At the age of 68, Siale Faitotonu must have a shout at being the country's oldest first-home buyer.
In July, Faitotonu, his wife Milika, 51, and two of their adult children, bought a home near Christchurch together, pooling their savings for a deposit, and using their combined incomes to qualify for a Kiwibank's co-own home loan.
Now they want other Pacific families to hear about how the banking system is starting to learn how it can better serve them, and lift Pacific home ownership rates.
Te Ara Ahunga Ora The Retirement Commission says homeownership among Pacific peoples in New Zealand is the lowest among the recorded ethnicities, with just 21 per cent owning, or partly owning, a home as of 2018, compared to 52 per cent of the entire population.
Faitotonu is a geomechanics laboratory technician at the University of Canterbury with no intention of retiring any time soon.
He had opportunities to buy when he was younger, but rents were low, and remembers not wanting to be locked into a mortgage.
He also married late, at the age of 41, though Milika, an early childhood teacher, says the main reason he didn't buy a home was probably because he spent so much of his life and money helping others in Tonga, and in the Tongan community in New Zealand.
That selflessness led to him being named a member of the New Zealand Order of Merit in 2021.
'Because he was the eldest of seven his income was used to help the family back in Tonga,” says Milika.
'Most of the money was sent back to the islands to help, all his single life.”
'He should have bought the house back then, when [he] was single, and it was cheap.”
Faitotonu says he looked after his family 'in the Tongan way”, but late last year, Milika took a leading role after the family was given eight months notice on the home they were renting.
She had heard of Kiwibank's co-own loans through the Faka'amanaki Tongan language radio, and a friend from Auckland told them to speak to the bank.
The woman from Kiwibank who helped them was mobile mortgage manager Lorraine Wetzell, a German Samoan woman, and the family felt she immediately understood them.
'She was the magic,” says Milika. 'We felt we knew each other, because she knew how our people think.”
Once the family decided they could afford to buy a home, there was some hard saving to be done.
They needed to add $40,000 to their savings in those eight months, and Milika, son Tamatautonu, and daughter Akonga, did it, paring their spending right back.
'We never saved that much in our whole lives,” she says.
Faitotonu says the saving was 'forcefully applied” by his wife.
They bought a seven-year-old house in Rolleston, and joke about friends who tell them they live now in a 'palangi” suburb, a term used by Pacific people analogous to the term Pākeha in te reo Māori.
They continue to live true to their Pacific culture after their move to Rolleston 'out in the far bush” in the Selwyn district to the east of Christchurch.
'It's not only us and our biological children,” says Milika.
'We take in all sorts of children into our house, all Pacific boys, all rugby boys, the house is full.
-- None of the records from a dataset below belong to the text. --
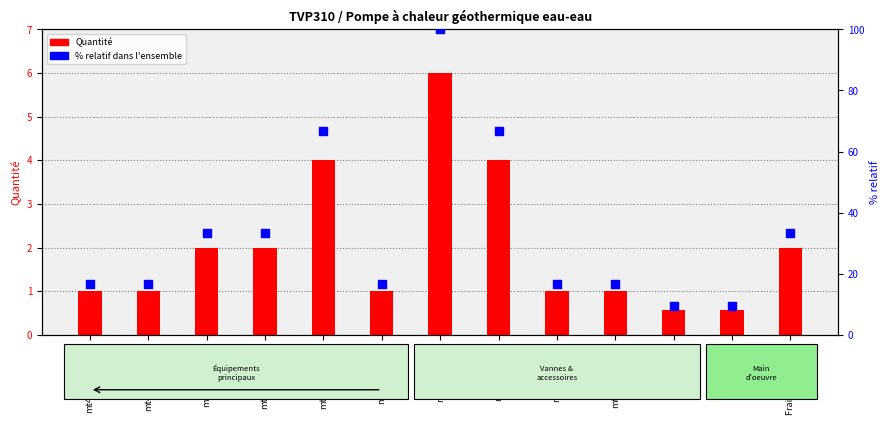

What are all the series names shown in the legend?

Quantité, % relatif dans l'ensemble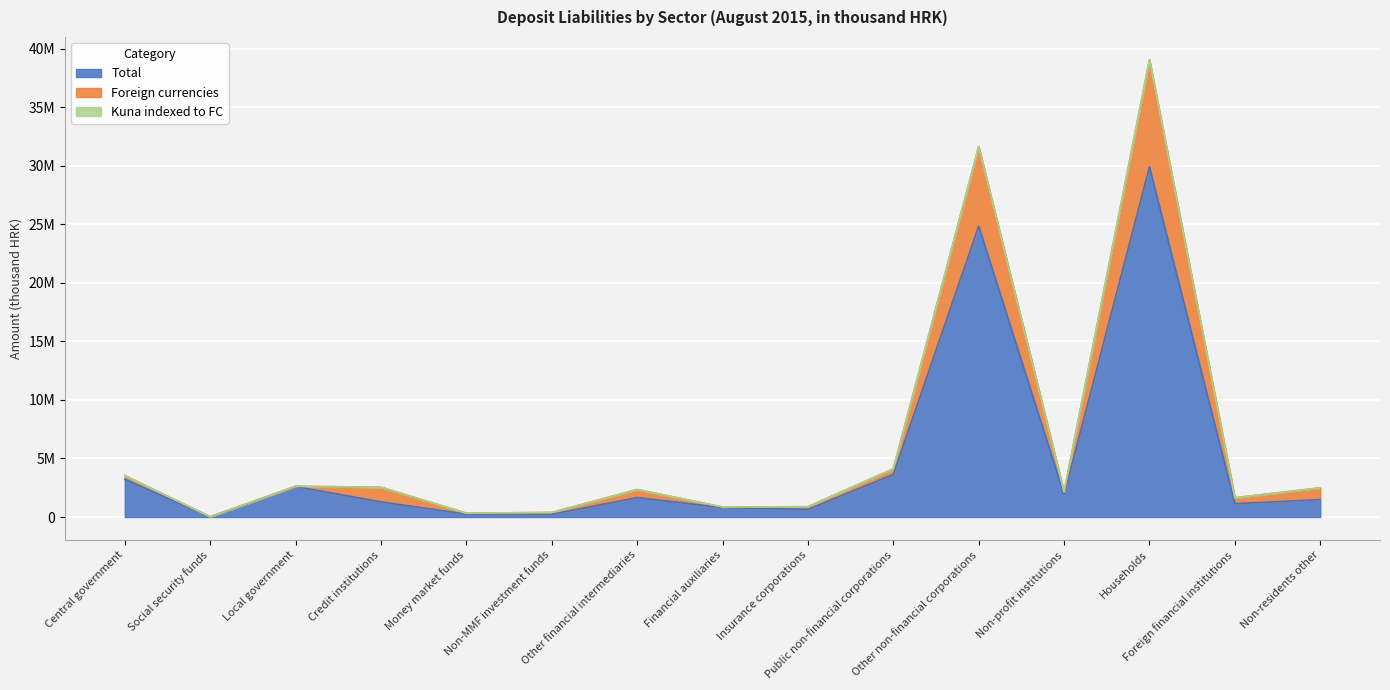

At which category does Foreign currencies reach its first local valley?

Social security funds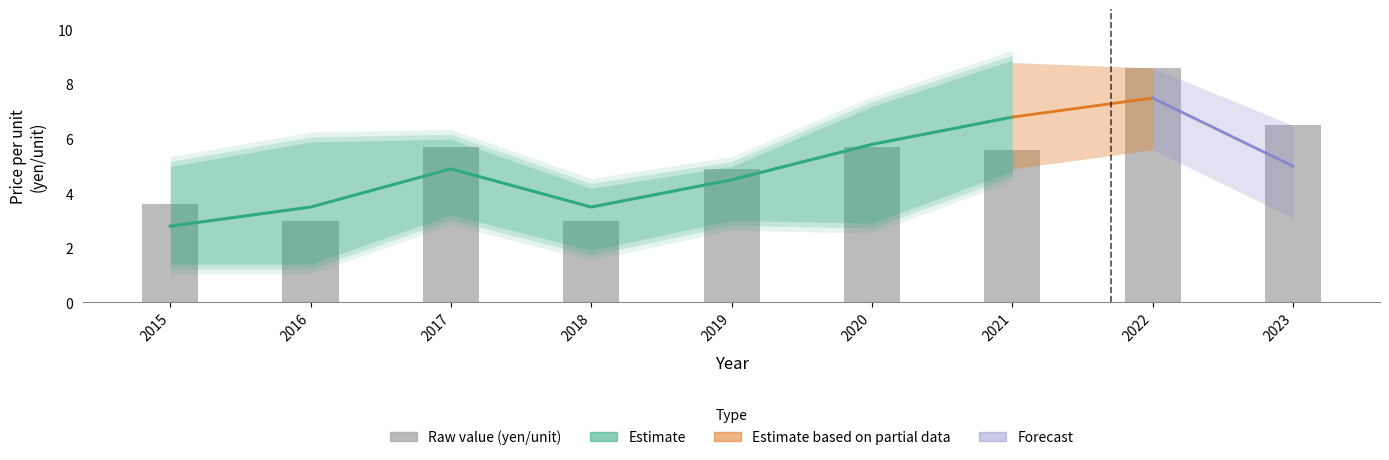

Reading left to right, what are all the values shown in this chart?

P_bar: 3.6	3.0	5.7	3.0	4.9	5.7	5.6	8.6	6.5
P_smooth: 2.8	3.5	4.9	3.5	4.5	5.8	6.8	7.5	5.0
P_lo: 1.5	1.5	3.3	2.0	3.1	3.0	4.9	5.6	3.1
P_hi: 4.9	5.8	5.9	4.1	4.9	7.1	8.8	8.6	6.5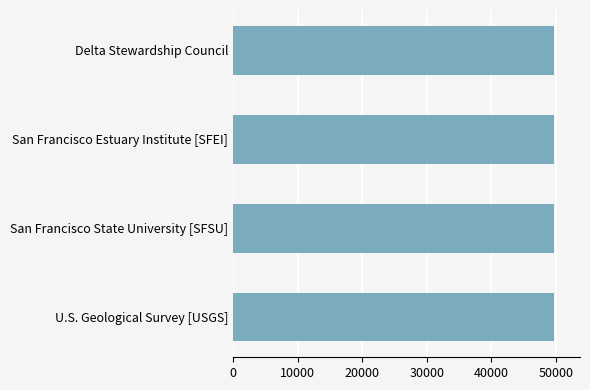

The chart shows a value of 30175 at Delta Stewardship Council. True or false?

False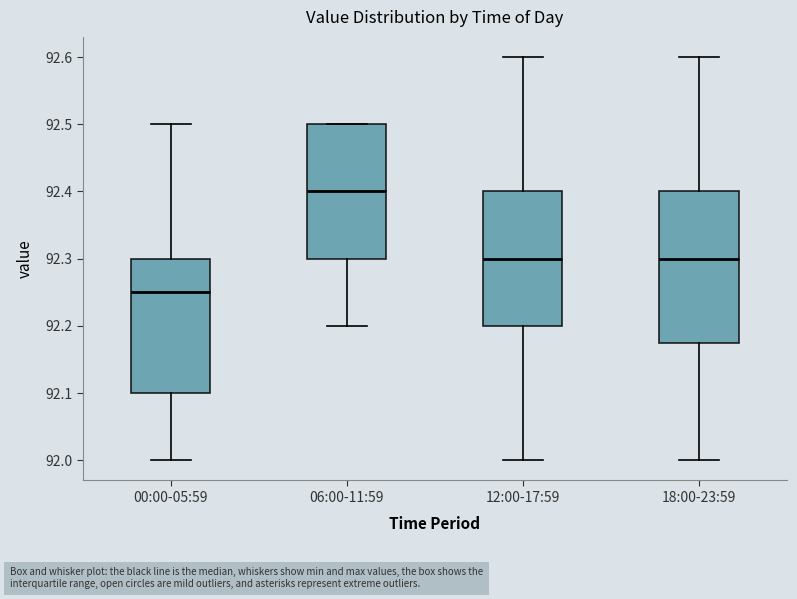

Comparing the boxes themselves (not the whiskers), which one is the tallest?

18:00-23:59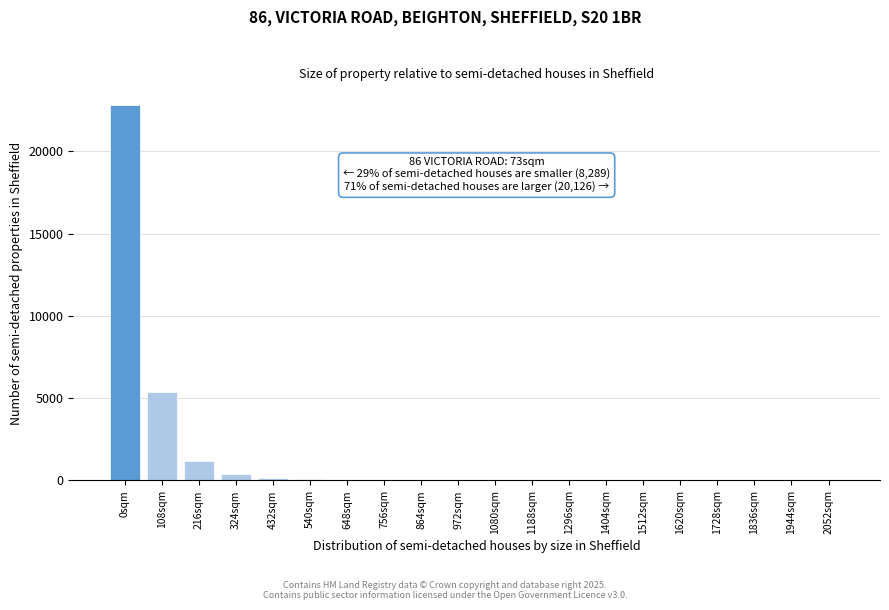

True or false: the data shows 4 at 1512sqm.

True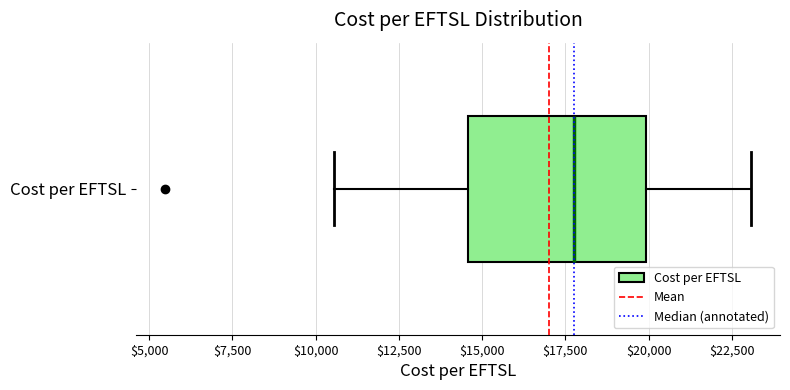

Where does the right whisker of the box for Cost per EFTSL end on the x-axis? The values are not printed on the chart, so give them approximately, as read against the axis.

23000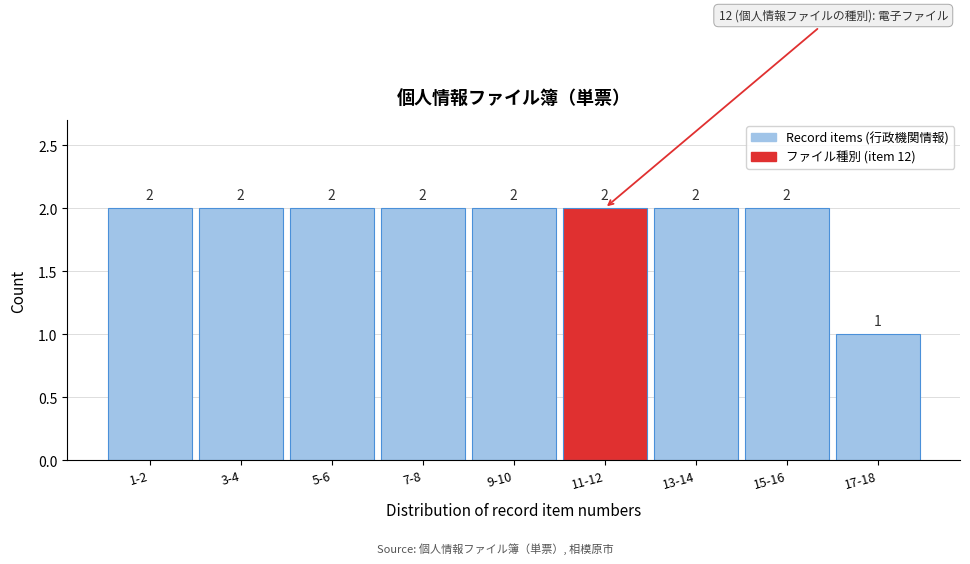

Reading left to right, transcribe all the data shown in this chart.

2	2	2	2	2	2	2	2	1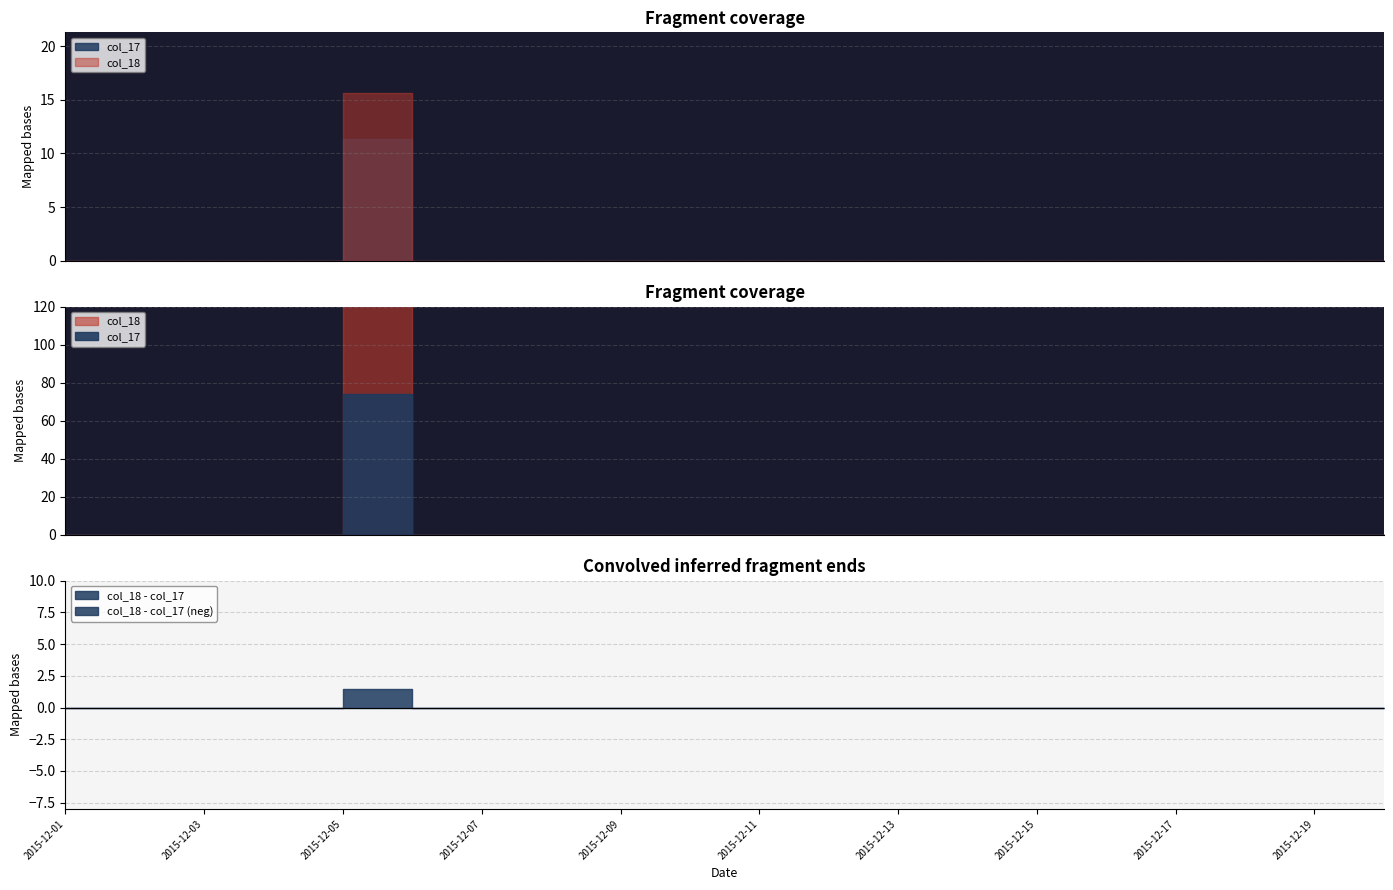

How many data points does each series have?

20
Our house is like a community house.
'We have a big heart. We love the whole world. We have five biological children, plus 20-plus ‘adopted' that we care for.”
They hope other families will follow their example.
Other Tongan families they know are talking to Kiwibank because they have seen what the Faitotonus have done.
Milika would like to see Pacific families talk about home ownership in the way she imagines Palangi families do.
'It's not something we talk or plan. Buying a house is not a normal conversation in our Pacific community compared to a Palangi. You have already talked to your kids about buying a house at 18,” she says.
It was especially important for young Pacific men and women.
'It boosts their confidence, encourages them, thinking this is possible. It puts them into another different world,” she says.